1. On 6/5/12 at 8:47 a.m., a toaster oven in Staff Office Room 101.06 was plugged into a surge protected multi-outlet extension cord.
2. On 6/5/12 at 8:57 a.m., a refrigerator in the Respiratory Therapy Lounge was plugged into a surge protected multi-outlet extension cord.
3. On 6/5/12 at 9:11 a.m., a portable space heater in Staff Office Room 107.05 was plugged into a surge protected multi-outlet extension cord.
4. On 6/5/12 at 9:37 a.m., computer equipment in Radiology Room 111.27 was plugged into a surge protected multi-outlet extension cord that was plugged into another surge protected multi-outlet extension cord.
5. On 6/5/12 at 9:53 a.m., a portable space heater in Staff Office Room 120.01 was plugged into a surge protected multi-outlet extension cord.
6. On 6/5/12 at 9:56 a.m., a portable space heater in the Receiving Office was plugged into a surge protected multi-outlet extension cord.
7. On 6/5/12 at 10:07 a.m., a portable air conditioning unit in the Laboratory was plugged into a surge protected multi-outlet extension cord.
8. On 6/5/12 at 10:23 a.m., a change machine and microwave oven near the Cafeteria Vending Machine Room were plugged into a non-surge protected multi-outlet extension cord that was plugged into an orange non-surge protected extension cord.
30514
Findings:
During a facility tour with staff, the electrical wiring and equipment in the facility were observed.
Main Hospital:
9. On 6/5/12 at 8:57 a.m., in the Occupational Therapy/Physical Therapy/Speech Therapy Room, an electrical box by the glass door and cycle was missing a cover. No electrical wires were exposed.
10. On 6/5/12 at 10:27 a.m., in the Cafeteria, a space heater at the cashier's station was plugged into a surge protector.
Tag No.: K0211
Based on observation, the facility failed to maintain their installation of alcohol based hand rub dispensers. This was evidenced by the mounting of five alcohol based hand rub dispensers over or adjacent to ignition sources. This affected two of two floors, and could result in an alcohol based hand rub ignited fire.
Findings:
During a facility tour with staff, the alcohol based hand rub dispensers in the facility were observed.
Main Hospital:
1. On 6/4/12 at 1:41 p.m., an alcohol based hand rub dispenser in Room 216 was mounted on the wall approximately two inches to the upper right of a light switch. The hand rub was sixty-two percent ethyl alcohol by volume.
2. On 6/4/12 at 1:55 p.m., an alcohol based hand rub dispenser in Room 222 was mounted on the wall approximately two and a half feet above an electrical wall receptacle. The hand rub was sixty-two percent ethyl alcohol by volume.
3. On 6/4/12 at 2:17 p.m., an alcohol based hand rub dispenser in Sterile Processing Room 229 was mounted on the wall approximately two inches to the upper right of a light switch.
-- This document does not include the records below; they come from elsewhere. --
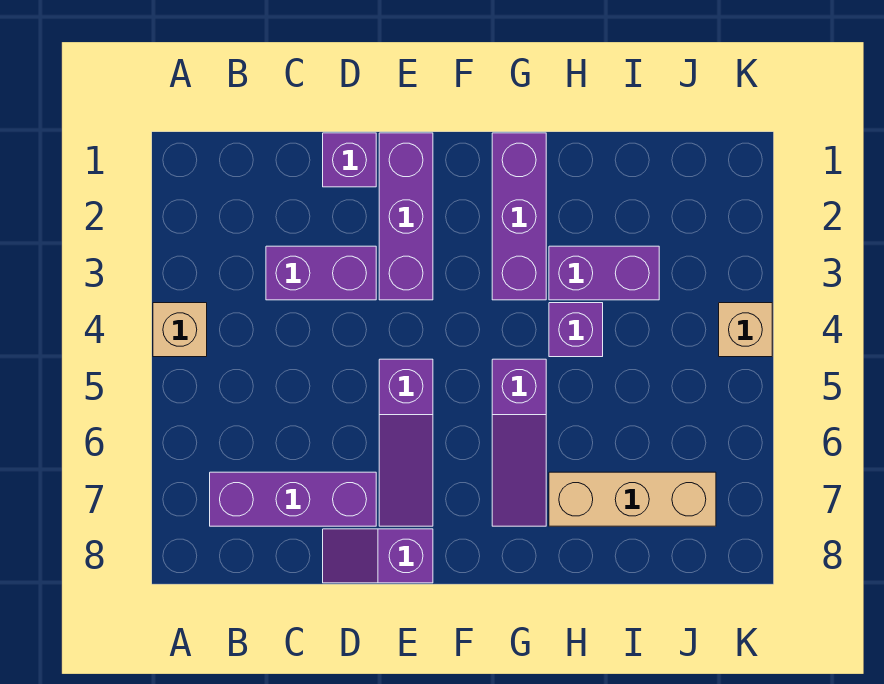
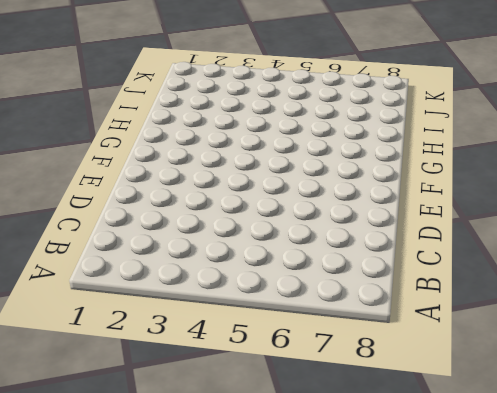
none -> tan 1x1 brick [153,303,207,357]
none -> purple 1x3 brick [210,472,376,526]
none -> purple 1x2 brick [266,246,376,300]

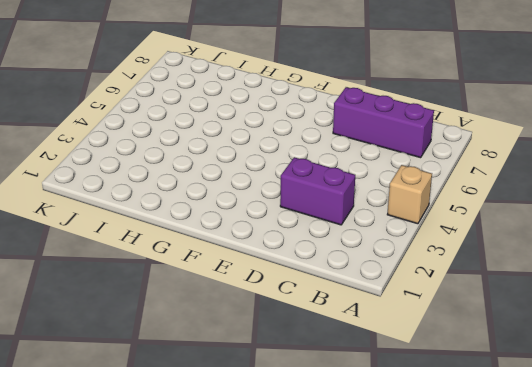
none -> purple 1x1 brick [323,133,376,187]
none -> purple 1x2 slope [323,529,433,583]
none -> purple 1x3 brick [379,133,433,300]

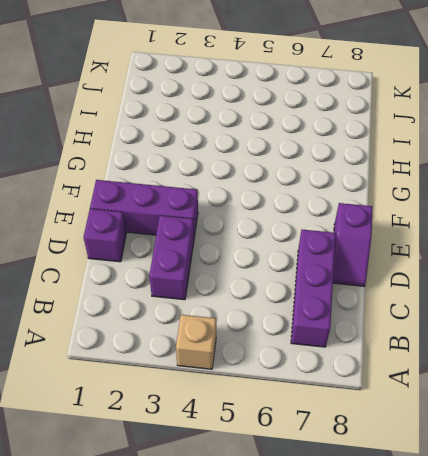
none -> purple 1x3 slope [379,359,433,526]
none -> purple 1x3 brick [492,133,546,300]
none -> purple 1x3 slope [492,359,546,526]

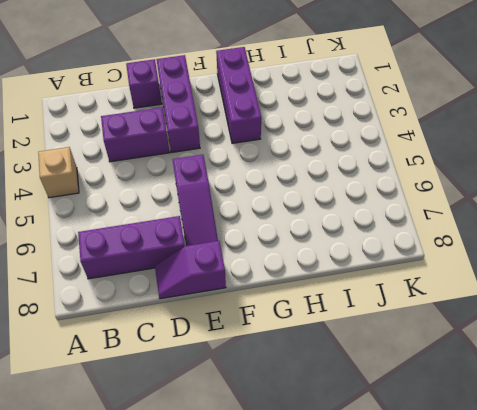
none -> purple 1x3 slope [492,359,546,526]
none -> purple 1x2 brick [549,246,659,300]
none -> purple 1x1 brick [549,303,603,357]

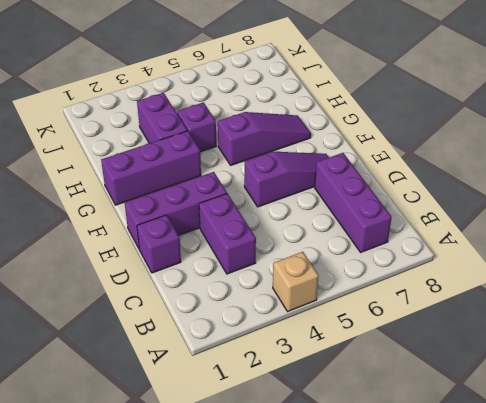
none -> purple 1x2 slope [323,529,433,583]
none -> tan 1x3 brick [549,472,716,526]
none -> tan 1x1 brick [719,303,772,357]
The hand rub was sixty-two percent ethyl alcohol by volume.
4. On 6/5/12 at 9:01 a.m., an alcohol based hand rub dispenser in the Intensive Care Unit near Room 3 was mounted on the wall approximately three feet above an electrical wall receptacle. The hand rub was sixty-two percent ethyl alcohol by volume.
5. On 6/5/12 at 9:21 a.m., an alcohol based hand rub dispenser in Room 110.23 was mounted on the wall approximately five inches to the upper left of a light switch. The hand rub was sixty-two percent ethyl alcohol by volume.